Books, not guns

September 15, 2019

A library set up in the heart of a famous gun-manufacturing market in Darra Adamkhel heralds a new beginning

Books, not guns

A young man from Darra Adamkhel has recently set up a library in the town so the people of the area come and read books. The small mountainous town is around 40 kilometres south of Peshawar, on the main Indus Highway going towards Kohat. This small town is famous all over the world as one of the biggest private market manufacturing guns ranging from pen-pistol to AK-47, and even grenades. Darra was once a semi-tribal region but after the merger of the tribal areas with Khyber Pakhtunkhwa, the town is now part of the Kohat district. There are hundreds of closet-sized workshops in the town where replicas of guns of international brands are being manufactured by the local people with hand tools or small machinery. The market is slowly dying as people are switching to other trades. Thousands of residents had to migrate to Peshawar and other places in the past years after militants took control; torching and bombing schools in the area and imposing a ban on education of girls. Today a small library is giving a new hope to those who love reading books.

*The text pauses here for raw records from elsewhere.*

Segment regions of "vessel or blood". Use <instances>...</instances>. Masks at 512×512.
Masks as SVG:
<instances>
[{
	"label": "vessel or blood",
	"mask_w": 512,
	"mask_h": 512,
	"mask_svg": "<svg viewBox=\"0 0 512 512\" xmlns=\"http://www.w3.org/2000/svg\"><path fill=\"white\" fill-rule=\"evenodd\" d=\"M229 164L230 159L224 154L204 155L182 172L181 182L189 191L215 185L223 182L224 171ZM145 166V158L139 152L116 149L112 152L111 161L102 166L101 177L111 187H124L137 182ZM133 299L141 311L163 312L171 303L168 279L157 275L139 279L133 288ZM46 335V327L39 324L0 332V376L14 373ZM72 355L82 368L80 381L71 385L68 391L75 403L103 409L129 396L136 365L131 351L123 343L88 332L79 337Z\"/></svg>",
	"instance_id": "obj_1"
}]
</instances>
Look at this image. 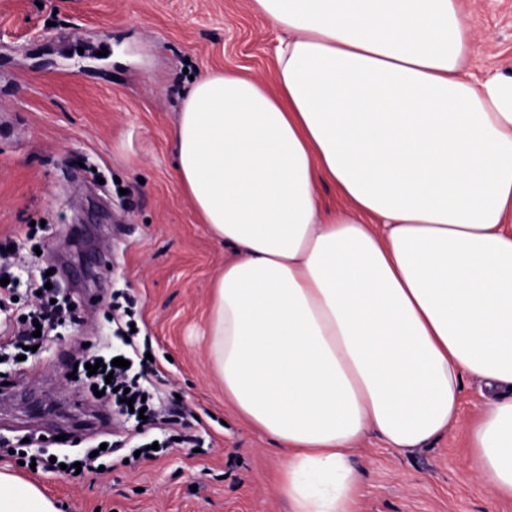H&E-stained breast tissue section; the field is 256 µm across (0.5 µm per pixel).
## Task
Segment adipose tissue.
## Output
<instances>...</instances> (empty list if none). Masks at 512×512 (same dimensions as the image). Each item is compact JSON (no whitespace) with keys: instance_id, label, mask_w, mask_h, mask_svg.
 <instances>
[{"instance_id":"ef3b65f1","label":"adipose tissue","mask_w":512,"mask_h":512,"mask_svg":"<svg viewBox=\"0 0 512 512\" xmlns=\"http://www.w3.org/2000/svg\"><path fill=\"white\" fill-rule=\"evenodd\" d=\"M286 32L274 86L209 72L182 95L176 175L233 253L213 285L224 399L286 458L290 512H356L353 451L408 455L486 390L467 465L512 498V70L461 0H253ZM342 207L326 205L323 182ZM0 512H57L0 471Z\"/></svg>"}]
</instances>
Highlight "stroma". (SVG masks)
<instances>
[{
  "instance_id": "stroma-1",
  "label": "stroma",
  "mask_w": 512,
  "mask_h": 512,
  "mask_svg": "<svg viewBox=\"0 0 512 512\" xmlns=\"http://www.w3.org/2000/svg\"><path fill=\"white\" fill-rule=\"evenodd\" d=\"M480 43L468 71L512 67V0H465ZM282 36L250 0H0V244L54 266L82 317L23 366L0 361V438L74 455L112 441L110 470H0L39 486L63 512H288L272 483L274 442L224 402L205 334L224 246L179 186L171 130L190 77L212 70L274 81ZM135 301L166 403L200 424L201 451L130 458L132 424L71 375L84 348L116 346L113 291ZM456 430L410 455L370 438L358 512H512L479 485Z\"/></svg>"
}]
</instances>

Raj Mohammad, a teacher in Darra Adamkhel in his early 30s, started the library in a small building in the main gun manufacturing market last year. His friends were supportive. Eventually, a significant number of people signed up for memberships and started visiting it frequently to read and borrow books. Later, elders of the area and government officials supported Mohammad’s venture and constructed a small building in a local playground to improve access. The library has recently been shifted to this new building.

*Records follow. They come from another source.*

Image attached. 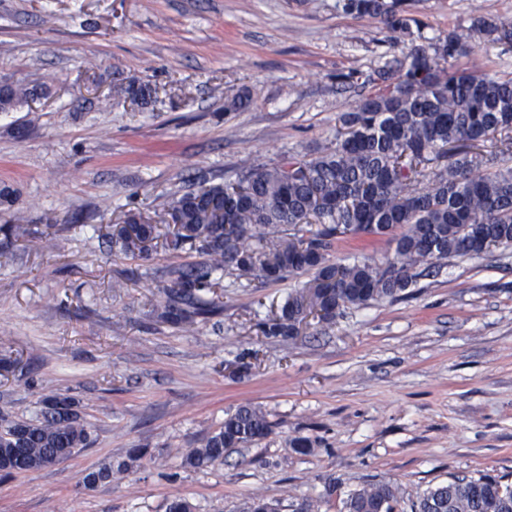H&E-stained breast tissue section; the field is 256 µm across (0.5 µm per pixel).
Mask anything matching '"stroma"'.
Returning a JSON list of instances; mask_svg holds the SVG:
<instances>
[{"label":"stroma","mask_w":512,"mask_h":512,"mask_svg":"<svg viewBox=\"0 0 512 512\" xmlns=\"http://www.w3.org/2000/svg\"><path fill=\"white\" fill-rule=\"evenodd\" d=\"M409 9L430 39L512 19V0ZM410 46L337 0H0V84L49 89L0 112V356L22 360L0 375V420L35 418L60 393L90 432L56 467L0 476V512H167L176 497L243 512L257 494L278 512H341L373 481L398 484L409 512L453 475L512 483V246L443 260L407 296L288 341L256 322L309 274L260 287L225 275L223 312L185 330L152 309L200 254L160 245L141 259L109 238L128 210L157 221L174 196L244 166L316 156L365 77ZM126 78L156 88L153 101H109ZM17 224L52 231L51 249ZM245 403L267 414L268 436L186 465L184 449ZM133 448L146 454L123 479L85 488Z\"/></svg>","instance_id":"1"}]
</instances>
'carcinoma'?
I'll return each mask as SVG.
<instances>
[{
  "mask_svg": "<svg viewBox=\"0 0 512 512\" xmlns=\"http://www.w3.org/2000/svg\"><path fill=\"white\" fill-rule=\"evenodd\" d=\"M348 15L369 16L387 29L414 37L421 22L407 0H337ZM493 42H512V20H480ZM475 54L469 32L453 28L442 38L413 46L398 68L382 67L364 81L349 111L339 116L336 142L307 159L288 154L270 167L247 166L234 182L202 187L173 199L168 215L176 227L172 249L188 247L203 260L174 270L154 311L163 321L189 328L196 318L224 308L217 274L228 272L261 285L290 274L313 278L279 311L261 319L262 335L290 340L314 312L333 323L350 308L405 295L412 270L451 257L472 256L484 243L512 244V73L500 75L477 62L449 61ZM35 88L8 87L0 112L34 98ZM155 91L134 79L112 85L110 97L145 106ZM501 148H480L495 137ZM318 224L311 235L303 227ZM388 235L393 255L383 263L364 257L331 258L338 231ZM158 225L136 213L112 234L126 255L146 258ZM270 422L246 404L227 414L200 448H188V465L202 469L233 448L266 437ZM87 425L73 400L56 394L40 414L0 426V473L38 470L53 455H72L88 443ZM146 454L89 472L84 484L119 481ZM398 487L372 482L349 493L345 512H399ZM412 512H512V485L487 474L452 476L428 488Z\"/></svg>",
  "mask_w": 512,
  "mask_h": 512,
  "instance_id": "cac0c4a2",
  "label": "carcinoma"
}]
</instances>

"Our membership has crossed the 250 mark. Many students and elderly residents of the town have library membership now. What’s most encouraging for me is that a good number of females are among our members - we deliver them books at their college, or at their doorstep," Mohammad tells The News on Sunday.

Mohammad’s daughter, Shifa, is helping him deliver books to female students of the local college.  A number of people have donated books to the library. There are currently around 3,000 volumes in the library on different topics: from religion to culture, Urdu, Pashto and English literature, politics, history, and more.

"The response has been overwhelming. I just want the people of the area to be known all over the world as book lovers and not just gun render," says Mohammad.

After shifting to the new building, the number of visitors is increasing. "Many people who come to the park daily can also stop by the library in the evening. They can look through a decent variety of books there. This initiative by young people is amazing and needs to be supported by the local administration as well as elders of the local tribes," says Ikram Afridi, a resident of a nearby town. He adds that the people of the area are happy that educational activities have resumed in Darra Adamkhel and nearby towns.

"People had stopped sending children to schools due to fear of being attacked. Many schools were torched and bombed. Today, a university has been set up in the area where thousands of people from the erstwhile FATA and the rest of KP will come for higher education," says Ikram.